The elevator doors opened. Dane waited for her to enter, then stepped in beside her. She looked straight ahead, deliberately avoiding eye contact with him.
“I’ve got a good mind to buy a ticket and get on that plane with you, whether you want me to or not,” Dane said.
She snapped her head around and glared up at him. “Don’t you dare!”
Dane mumbled a few well-chosen obscenities under his breath. “Fine. I give up. Fly home alone. But I’m going to have Lieutenant McCullough get in touch
with the Florence police department and have an officer meet your plane.”
“Fine. Go right ahead. Have him notify the Alabama Highway Patrol, for all I care.”
When the elevator doors opened, Annie stomped out into the mini-lobby of the Marina House, swung open the outer door and headed into the ground-level parking deck. Dane caught up with her before she reached the blue rental car.
“Wait!” he called to her.
“Now what?” She paused, pursed her lips and narrowed her gaze.
“Leave the car here,” he said. “We’ll call a cab to take us to the airport.”
“I have to turn this car in before I go home.”
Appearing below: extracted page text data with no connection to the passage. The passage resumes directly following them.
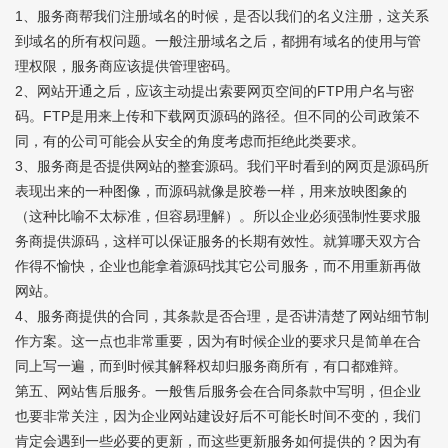
1、服务商帮我们注册域名的时候，是否以我们的名义注册，这关系
到域名的所有权问题。一般注册域名之后，都拥有域名的使用与管
理权限，服务商应该提供管理密码。
2、网站开通之后，应该主动提出索要网页空间的FTP用户名与密
码。FTP是用来上传和下载网页源码的路径。但不同的公司政策不
同，有的公司可能会从安全的角度考虑而拒绝此类要求。
3、服务商是否提供网站的整套源码。我们平时看到的网页是源码所
表现出来的一种图像，而源码就像是胶卷一样，用来放映图象的
（这种比喻不太标准，但容易理解）。所以企业必须强制性要求服
务商提供源码，这样可以保证服务的长期有效性。就算哪天双方合
作得不愉快，企业也能拿着源码找其它公司服务，而不用重新再做
网站。
4、服务商提供的合同，其条款是否合理，是否讲清楚了网站细节制
作方案。这一点也非常重要，因为有时候企业的要求只是简单在合
同上写一遍，而到时候其解释权却归服务商所有，有口都难辩。
第五、网站售后服务。一般售后服务会在合同条款中写明，但企业
也要非常关注，因为
企业网站建设
好后不可能长时间不变的，我们
肯定会遇到一些必要的更新，而这些更新服务如何提供的？因为有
“I’ll take care of it. Later.”
Annie reached for the door handle.
“Don’t open the door!” Dane dropped the suitcase and duffel bag to the concrete floor, then grabbed Annie and whirled her away from the car.
Chapter 4
“What’s wrong with you?” Annie glared at Dane. “Have you lost your mind?”
Forcibly keeping her away from the car, Dane explained. “One of the simplest ways to kill somebody is to plant a bomb in their car.”
Annie stared at him, disbelief in her eyes. “I thought…I mean, surely he didn’t stick around last night, knowing the police might catch him.”
“He could have come back later,” Dane said. “But my guess is he sent someone else.”
“God, I feel as if I’ve walked right into the middle of a spy novel and gotten myself involved with James Bond.”
Dane released his tenacious hold on her. She relaxed against his side, her small frame just barely touching him.
“The name is Carmichael,” he said with a straight face. “Dane Carmichael.”
Grinning, Annie jabbed him in the arm. “So, why don’t you just check the car and see if there really is a bomb, 007?”